Audit Committee Whistle-Blower Procedure | Aon

Audit Committee Whistleblower Procedures

Policy

Consistent with Aon plc’s (the “Company”) Code of Business Conduct, the Audit Committee is committed to assuring that our business is conducted with honesty and integrity. The primary objectives of these Audit Committee Whistleblower Procedures are to: (1) encourage any employee of the Company to report suspected wrongdoing as soon as possible to management of the Company with the knowledge that their concerns will be taken seriously, investigated appropriately and treated confidentially; (2) provide any employee of the Company with guidance as to how to raise those concerns and (3) reassure any employee of the Company that they should be able to raise genuine concerns in good faith without fear of reprisals.

Procedure for Receiving Complaints

Any employee of the Company or its affiliates may submit a concern or complaint regarding matters covered by these Audit Committee Whistleblower Procedures as outlined below under “Scope” to the management of the Company without fear of dismissal or retaliation. Employees may submit concerns or complaints on a confidential or anonymous basis through the Company's Ethics Helpline via phone, online, or regular mail, using the information set forth below. Concerns and complaints received through these means shall be forwarded to the Company’s Chief Audit Executive.

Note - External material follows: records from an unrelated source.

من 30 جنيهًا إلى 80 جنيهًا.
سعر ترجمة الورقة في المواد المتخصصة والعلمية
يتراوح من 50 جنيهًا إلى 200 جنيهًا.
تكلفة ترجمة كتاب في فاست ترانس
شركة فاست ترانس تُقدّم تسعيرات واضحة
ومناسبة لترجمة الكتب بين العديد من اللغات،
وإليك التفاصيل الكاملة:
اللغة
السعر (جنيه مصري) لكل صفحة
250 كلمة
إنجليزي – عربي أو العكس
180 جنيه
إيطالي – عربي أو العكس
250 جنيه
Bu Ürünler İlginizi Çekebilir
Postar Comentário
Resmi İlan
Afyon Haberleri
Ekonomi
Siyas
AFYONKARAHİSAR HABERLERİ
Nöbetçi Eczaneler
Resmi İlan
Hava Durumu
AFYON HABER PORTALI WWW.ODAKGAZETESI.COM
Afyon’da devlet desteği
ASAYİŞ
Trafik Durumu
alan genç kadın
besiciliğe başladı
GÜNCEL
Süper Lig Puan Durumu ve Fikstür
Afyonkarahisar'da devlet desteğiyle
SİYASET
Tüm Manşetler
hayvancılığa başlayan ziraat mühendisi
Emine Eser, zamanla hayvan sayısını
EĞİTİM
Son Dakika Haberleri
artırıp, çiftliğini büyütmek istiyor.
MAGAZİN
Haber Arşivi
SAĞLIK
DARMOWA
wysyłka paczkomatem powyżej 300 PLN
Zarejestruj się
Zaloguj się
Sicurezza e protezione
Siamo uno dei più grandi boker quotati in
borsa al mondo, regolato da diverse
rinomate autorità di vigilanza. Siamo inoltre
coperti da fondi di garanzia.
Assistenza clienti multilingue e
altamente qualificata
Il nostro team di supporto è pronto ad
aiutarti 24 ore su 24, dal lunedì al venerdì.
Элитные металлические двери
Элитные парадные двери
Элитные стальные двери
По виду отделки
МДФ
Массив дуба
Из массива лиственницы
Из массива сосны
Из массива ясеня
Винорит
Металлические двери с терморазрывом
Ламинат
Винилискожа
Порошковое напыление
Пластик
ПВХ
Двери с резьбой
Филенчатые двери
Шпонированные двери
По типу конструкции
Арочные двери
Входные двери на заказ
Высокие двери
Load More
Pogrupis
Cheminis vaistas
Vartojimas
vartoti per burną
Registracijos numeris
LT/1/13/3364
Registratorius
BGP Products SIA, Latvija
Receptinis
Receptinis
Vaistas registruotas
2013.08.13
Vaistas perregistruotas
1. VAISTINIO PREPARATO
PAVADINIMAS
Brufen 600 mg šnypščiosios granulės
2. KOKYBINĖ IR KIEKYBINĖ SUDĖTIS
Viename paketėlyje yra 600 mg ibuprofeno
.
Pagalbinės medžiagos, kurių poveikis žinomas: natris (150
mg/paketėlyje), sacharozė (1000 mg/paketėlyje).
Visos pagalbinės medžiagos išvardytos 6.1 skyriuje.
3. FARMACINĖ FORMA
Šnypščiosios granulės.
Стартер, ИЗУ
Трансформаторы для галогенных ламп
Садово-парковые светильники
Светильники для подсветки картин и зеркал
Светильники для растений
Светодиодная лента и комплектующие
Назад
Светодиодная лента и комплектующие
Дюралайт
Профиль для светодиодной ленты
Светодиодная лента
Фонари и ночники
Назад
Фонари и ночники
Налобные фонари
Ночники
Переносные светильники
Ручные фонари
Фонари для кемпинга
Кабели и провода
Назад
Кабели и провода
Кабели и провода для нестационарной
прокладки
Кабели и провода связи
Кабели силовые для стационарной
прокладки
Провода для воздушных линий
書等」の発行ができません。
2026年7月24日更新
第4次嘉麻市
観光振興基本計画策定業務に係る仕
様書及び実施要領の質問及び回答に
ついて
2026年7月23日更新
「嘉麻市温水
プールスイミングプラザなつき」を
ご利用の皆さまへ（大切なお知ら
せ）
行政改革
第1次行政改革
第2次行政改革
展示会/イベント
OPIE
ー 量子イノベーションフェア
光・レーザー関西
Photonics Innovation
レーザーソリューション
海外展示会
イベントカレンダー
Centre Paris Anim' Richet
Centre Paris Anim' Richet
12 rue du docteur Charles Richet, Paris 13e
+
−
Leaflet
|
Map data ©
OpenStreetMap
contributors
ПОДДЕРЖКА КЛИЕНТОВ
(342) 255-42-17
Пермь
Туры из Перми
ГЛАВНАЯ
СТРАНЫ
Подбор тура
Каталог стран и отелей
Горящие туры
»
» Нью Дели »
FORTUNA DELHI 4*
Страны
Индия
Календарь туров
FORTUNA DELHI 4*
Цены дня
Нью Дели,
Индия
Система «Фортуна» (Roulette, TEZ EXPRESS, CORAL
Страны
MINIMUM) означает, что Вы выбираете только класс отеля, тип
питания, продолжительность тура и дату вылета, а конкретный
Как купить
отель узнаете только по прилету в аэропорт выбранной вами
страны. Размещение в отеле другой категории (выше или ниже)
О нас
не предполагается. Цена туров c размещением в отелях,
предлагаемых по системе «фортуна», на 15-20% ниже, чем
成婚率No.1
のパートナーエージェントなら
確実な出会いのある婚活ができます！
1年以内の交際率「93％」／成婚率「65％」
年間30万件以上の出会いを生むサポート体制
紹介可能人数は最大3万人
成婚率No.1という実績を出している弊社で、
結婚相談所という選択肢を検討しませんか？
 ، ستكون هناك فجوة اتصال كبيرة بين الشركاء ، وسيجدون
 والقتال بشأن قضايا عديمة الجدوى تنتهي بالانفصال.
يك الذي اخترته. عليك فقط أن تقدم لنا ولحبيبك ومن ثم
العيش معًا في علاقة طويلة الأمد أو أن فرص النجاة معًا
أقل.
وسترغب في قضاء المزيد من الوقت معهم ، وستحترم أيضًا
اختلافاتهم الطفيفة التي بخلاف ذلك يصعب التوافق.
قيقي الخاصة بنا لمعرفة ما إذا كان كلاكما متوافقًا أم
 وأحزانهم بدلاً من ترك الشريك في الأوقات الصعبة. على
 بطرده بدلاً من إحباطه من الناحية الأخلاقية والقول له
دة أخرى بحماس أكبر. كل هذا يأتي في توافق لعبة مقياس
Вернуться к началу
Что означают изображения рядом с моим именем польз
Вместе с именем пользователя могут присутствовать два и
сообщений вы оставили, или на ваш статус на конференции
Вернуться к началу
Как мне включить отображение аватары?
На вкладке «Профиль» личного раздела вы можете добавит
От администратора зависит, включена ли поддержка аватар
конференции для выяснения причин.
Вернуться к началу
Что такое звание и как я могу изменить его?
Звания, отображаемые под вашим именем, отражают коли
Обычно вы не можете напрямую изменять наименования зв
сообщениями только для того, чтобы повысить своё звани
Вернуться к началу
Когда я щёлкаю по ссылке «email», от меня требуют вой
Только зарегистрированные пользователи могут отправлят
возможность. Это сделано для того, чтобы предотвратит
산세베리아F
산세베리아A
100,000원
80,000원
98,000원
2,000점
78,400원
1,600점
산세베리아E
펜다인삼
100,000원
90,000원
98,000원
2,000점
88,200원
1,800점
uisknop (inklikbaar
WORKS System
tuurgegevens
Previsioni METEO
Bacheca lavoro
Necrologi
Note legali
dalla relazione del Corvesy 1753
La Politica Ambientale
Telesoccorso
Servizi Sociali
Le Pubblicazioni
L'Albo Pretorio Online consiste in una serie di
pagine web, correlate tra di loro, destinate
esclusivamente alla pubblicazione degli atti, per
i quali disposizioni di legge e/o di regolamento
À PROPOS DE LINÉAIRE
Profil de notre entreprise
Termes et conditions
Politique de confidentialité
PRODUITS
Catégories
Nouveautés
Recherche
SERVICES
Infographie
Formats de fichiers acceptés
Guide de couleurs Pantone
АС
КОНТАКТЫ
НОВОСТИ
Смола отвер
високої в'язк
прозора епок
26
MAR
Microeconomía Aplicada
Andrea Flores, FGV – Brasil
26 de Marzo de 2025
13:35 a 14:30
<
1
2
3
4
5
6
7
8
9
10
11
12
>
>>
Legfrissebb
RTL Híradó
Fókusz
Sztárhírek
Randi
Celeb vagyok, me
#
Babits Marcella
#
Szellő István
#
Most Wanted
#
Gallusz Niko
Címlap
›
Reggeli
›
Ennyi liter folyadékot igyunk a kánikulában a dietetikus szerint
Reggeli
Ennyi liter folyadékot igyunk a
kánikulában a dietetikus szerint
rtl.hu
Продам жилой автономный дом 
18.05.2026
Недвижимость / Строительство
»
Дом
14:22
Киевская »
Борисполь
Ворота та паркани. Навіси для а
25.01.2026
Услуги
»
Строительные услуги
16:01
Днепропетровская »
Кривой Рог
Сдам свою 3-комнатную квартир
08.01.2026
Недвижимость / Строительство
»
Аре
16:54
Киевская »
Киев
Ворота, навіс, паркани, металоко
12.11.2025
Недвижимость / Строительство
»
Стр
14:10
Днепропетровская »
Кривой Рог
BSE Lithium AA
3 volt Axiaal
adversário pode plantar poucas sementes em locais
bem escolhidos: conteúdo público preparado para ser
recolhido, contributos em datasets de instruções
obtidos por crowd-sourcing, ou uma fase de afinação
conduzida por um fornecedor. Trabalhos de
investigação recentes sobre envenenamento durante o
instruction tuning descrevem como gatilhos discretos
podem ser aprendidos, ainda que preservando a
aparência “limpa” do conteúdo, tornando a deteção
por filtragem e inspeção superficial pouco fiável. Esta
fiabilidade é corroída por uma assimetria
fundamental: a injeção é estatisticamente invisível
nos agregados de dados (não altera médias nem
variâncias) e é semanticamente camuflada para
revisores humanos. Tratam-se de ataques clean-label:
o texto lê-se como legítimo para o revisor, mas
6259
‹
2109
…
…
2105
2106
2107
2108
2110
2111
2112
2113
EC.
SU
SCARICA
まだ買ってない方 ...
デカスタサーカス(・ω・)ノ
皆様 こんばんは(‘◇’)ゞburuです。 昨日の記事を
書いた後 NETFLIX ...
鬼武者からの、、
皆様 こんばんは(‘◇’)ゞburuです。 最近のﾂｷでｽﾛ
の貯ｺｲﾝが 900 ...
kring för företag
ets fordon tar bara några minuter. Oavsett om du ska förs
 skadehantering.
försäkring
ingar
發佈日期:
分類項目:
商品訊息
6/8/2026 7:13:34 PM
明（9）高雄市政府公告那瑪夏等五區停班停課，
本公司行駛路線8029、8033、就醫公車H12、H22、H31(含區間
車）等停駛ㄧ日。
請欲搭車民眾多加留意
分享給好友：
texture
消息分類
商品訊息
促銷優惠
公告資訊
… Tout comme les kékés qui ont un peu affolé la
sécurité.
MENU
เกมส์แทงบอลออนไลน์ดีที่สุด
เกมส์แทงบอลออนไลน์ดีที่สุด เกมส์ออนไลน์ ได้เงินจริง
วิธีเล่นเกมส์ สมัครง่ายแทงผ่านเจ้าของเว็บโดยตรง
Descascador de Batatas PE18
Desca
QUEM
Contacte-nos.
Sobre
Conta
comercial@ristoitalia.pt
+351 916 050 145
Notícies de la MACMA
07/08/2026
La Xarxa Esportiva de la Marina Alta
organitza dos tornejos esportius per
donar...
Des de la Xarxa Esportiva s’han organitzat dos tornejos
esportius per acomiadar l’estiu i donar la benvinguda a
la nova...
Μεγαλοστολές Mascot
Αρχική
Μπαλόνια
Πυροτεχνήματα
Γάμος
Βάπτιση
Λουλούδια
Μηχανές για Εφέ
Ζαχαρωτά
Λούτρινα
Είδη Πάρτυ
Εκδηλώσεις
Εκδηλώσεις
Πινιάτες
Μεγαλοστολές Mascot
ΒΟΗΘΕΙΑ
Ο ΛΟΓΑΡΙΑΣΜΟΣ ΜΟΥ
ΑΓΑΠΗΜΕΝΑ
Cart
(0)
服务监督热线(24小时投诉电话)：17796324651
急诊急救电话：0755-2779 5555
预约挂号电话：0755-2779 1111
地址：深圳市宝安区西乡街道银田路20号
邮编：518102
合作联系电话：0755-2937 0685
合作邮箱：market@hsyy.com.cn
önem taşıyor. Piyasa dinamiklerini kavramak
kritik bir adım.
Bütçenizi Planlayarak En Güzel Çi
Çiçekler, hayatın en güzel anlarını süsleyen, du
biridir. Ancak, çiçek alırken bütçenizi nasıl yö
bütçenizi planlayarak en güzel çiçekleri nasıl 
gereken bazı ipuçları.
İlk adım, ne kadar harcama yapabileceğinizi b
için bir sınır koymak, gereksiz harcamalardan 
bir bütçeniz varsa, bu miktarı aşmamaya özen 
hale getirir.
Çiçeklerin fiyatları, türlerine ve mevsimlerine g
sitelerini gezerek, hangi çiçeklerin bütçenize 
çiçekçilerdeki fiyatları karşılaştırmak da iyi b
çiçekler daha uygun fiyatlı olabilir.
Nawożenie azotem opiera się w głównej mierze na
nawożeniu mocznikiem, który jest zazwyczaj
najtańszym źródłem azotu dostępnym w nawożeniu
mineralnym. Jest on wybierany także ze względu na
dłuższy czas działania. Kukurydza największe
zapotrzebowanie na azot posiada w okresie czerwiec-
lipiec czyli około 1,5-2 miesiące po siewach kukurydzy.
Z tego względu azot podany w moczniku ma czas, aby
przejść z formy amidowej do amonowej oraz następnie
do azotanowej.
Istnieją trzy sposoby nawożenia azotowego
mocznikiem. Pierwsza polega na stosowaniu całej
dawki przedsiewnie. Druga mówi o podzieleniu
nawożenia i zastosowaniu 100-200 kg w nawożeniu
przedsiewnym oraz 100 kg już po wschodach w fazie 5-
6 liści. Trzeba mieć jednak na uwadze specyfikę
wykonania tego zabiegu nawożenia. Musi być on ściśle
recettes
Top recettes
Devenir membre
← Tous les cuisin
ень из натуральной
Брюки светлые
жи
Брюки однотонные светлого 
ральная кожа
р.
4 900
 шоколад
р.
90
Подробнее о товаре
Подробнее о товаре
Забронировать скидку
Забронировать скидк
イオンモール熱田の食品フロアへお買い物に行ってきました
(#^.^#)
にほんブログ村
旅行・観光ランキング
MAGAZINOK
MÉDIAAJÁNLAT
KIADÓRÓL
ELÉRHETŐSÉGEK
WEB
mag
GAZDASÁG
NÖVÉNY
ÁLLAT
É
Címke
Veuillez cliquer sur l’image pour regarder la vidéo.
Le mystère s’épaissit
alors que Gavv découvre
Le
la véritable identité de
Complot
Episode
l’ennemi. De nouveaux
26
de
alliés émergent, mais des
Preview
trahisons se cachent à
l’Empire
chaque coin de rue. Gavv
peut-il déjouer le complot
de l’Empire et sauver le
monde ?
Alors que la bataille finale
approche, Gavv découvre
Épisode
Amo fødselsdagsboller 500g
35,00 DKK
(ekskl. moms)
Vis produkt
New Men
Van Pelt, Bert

  • Telephone – 1-877-384-4276
  • Online – Aon Ethics Helpline
  • Regular Mail : Aon plc, Attn: Chief Audit Executive,
    200 East Randolph, Chicago, IL 60601

The General Counsel shall also notify the Chief Audit Executive of any report submitted to him or her by an attorney for the Company pursuant to the rules of the Securities and Exchange Commission (the “SEC”) governing attorney conduct that includes evidence of a material violation of state or federal securities laws, a material breach of fiduciary duty or similar material violation of any federal or state law (“Attorney Reports”).

Scope of Matters Covered by these Procedures

These Procedures relate to employee concerns or complaints regarding questionable accounting or auditing matters, including, without limitation, the following:

(i) fraud or deliberate error in the preparation, evaluation, review or audit of any financial statement of the Company;
(ii) fraud or deliberate error in the recording and maintaining of financial records of the Company;
(iii) deficiencies in or noncompliance with the Company’s internal accounting controls;
(iv) misrepresentation or false statement to or by a senior officer or accountant regarding a matter contained in the financial records, financial reports or audit reports of the Company;
(v) deviation from full and fair reporting of the Company’s financial condition;
(vi) mail fraud, wire fraud, bank fraud, securities fraud, fraud against shareholders or fraudulent statements to the SEC or the investing public;
(vii) violation of any SEC rule or regulation or violation of any federal law relating to the Company’s financial accounting, maintenance of financial books and records, internal accounting controls and financial statement reviews or audits; and
(viii) Attorney Reports.


Procedure for Handling Complaints

1. Receipt of a Complaint
Upon receipt of a complaint, the Chief Audit Executive will forward a copy of the complaint to the General Counsel and when possible, acknowledge receipt of the complaint to the sender. Considering that complaints may be anonymous, it is understood that such acknowledgement may not be possible. The Chief Audit Executive and the General Counsel will verify that the complaint actually pertains to a matter covered by these Procedures and develop a recommended strategy for the investigation of the complaint.
2. Audit Committee Oversight
The Chief Audit Executive will promptly report all complaints relating to material matters covered by these Procedures and the recommended strategy for investigating the complaint to the Chairperson of the Audit Committee (“Chairperson”). The Chairperson shall provide direction and oversight to the Chief Audit Executive, General Counsel or such other person as the Chairperson shall deem appropriate to conduct the investigation.
3. Confidentiality
Confidentiality will be maintained to the fullest extent possible, consistent with the need to conduct adequate review.
4. Corrective Action
Prompt and appropriate corrective action will be taken as warranted in the judgment of the Audit Committee.
5. Procedure Prohibiting Retaliation
In compliance with Section 922 of the Dodd-Frank Wall Street Reform and Consumer Protection Act and Section 806 of the Sarbanes-Oxley Act of 2002, the Company will not discipline, discharge, demote, suspend, threaten, harass, discriminate against or in any manner retaliate against any employee in the terms and conditions of his/her employment based upon any lawful actions of any such employee with respect to good faith reporting of a matter covered by these Procedures.

Reporting and Retention of Complaints and Investigations

The Chief Audit Executive will maintain records of all complaints covered by these Procedures, tracking their receipt, investigation and resolution and shall prepare a periodic report to the Audit Committee until the matter has been resolved to the satisfaction of the Audit Committee. Copies of all complaints and investigation records will be maintained in accordance with the Company’s document retention policy.